Front Cell Neurosci. 2013 Nov 20;7:218. doi: 10.3389/fncel.2013.00218.
Depression is a common chronic psychiatric disorder that is also often co-morbid with numerous neurological and immune diseases. Accumulating evidence indicates that disturbances of neuroplasticity occur with depression, including reductions of hippocampal neurogenesis and cortical synaptogenesis. Improper trophic support stemming from stressor-induced reductions of growth factors, most notably brain derived neurotrophic factor (BDNF), likely drives such aberrant neuroplasticity. We posit that psychological and immune stressors can interact upon a vulnerable genetic background to promote depression by disturbing BDNF and neuroplastic processes. Furthermore, the chronic and commonly relapsing nature of depression is suggested to stem from "faulty wiring" of emotional circuits driven by neuroplastic aberrations.

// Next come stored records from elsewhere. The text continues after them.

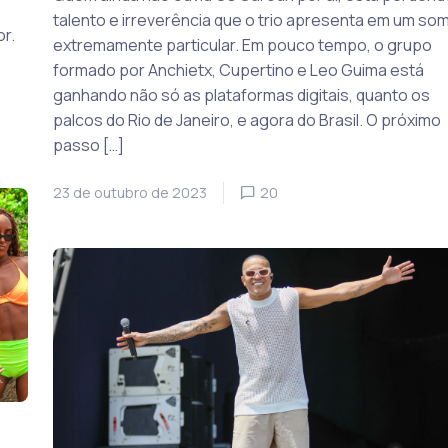
talento e irreverência que o trio apresenta em um so
r.
extremamente particular. Em pouco tempo, o grupo
formado por Anchietx, Cupertino e Leo Guima está
ganhando não só as plataformas digitais, quanto os
palcos do Rio de Janeiro, e agora do Brasil. O próximo
passo […]
23 de outubro de 2023
20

The present review considers depression in such terms and attempts to integrate the available evidence indicating that the efficacy of current and "next wave" antidepressant treatments, whether used alone or in combination, is at least partially tied to their ability to modulate neuroplasticity. We particularly focus on the N-methyl-D-aspartate (NMDA) antagonist, ketamine, which already has well documented rapid antidepressant effects, and the trophic cytokine, erythropoietin (EPO), which we propose as a potential adjunctive antidepressant agent.

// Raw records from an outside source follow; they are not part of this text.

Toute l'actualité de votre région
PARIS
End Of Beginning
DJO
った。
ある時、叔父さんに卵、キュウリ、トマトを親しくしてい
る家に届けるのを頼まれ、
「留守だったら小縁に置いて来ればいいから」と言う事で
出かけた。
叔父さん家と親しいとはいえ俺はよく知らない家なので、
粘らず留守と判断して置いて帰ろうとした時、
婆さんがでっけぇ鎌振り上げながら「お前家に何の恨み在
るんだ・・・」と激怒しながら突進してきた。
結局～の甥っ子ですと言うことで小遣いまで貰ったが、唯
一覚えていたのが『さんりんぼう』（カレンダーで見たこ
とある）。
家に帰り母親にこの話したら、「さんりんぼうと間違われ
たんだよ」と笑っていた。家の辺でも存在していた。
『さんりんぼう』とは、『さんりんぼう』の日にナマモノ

抑郁症是一种常见的慢性精神障碍,也常常与许多神经和免疫疾病同时存在。越来越多的证据表明,抑郁症存在神经可塑性障碍,包括海马神经发生和皮质突触发生减少。应激引起的生长因子减少,特别是脑源性神经营养因子(BDNF),可能导致这种异常的神经可塑性。我们假设心理和免疫应激可以在脆弱的遗传背景上相互作用,通过干扰 BDNF 和神经可塑性过程来促进抑郁症。此外,抑郁症的慢性和常复发性质被认为源于情绪回路的“错误连接”,这种连接是由神经可塑性异常驱动的。本综述从这些方面考虑抑郁症,并试图整合现有证据,表明当前和“下一波”抗抑郁治疗的疗效,无论是单独使用还是联合使用,至少部分与它们调节神经可塑性的能力有关。我们特别关注 N-甲基-D-天冬氨酸(NMDA)拮抗剂氯胺酮,它已经具有快速抗抑郁作用,以及细胞因子促红细胞生成素(EPO),我们将其作为一种潜在的辅助抗抑郁药物。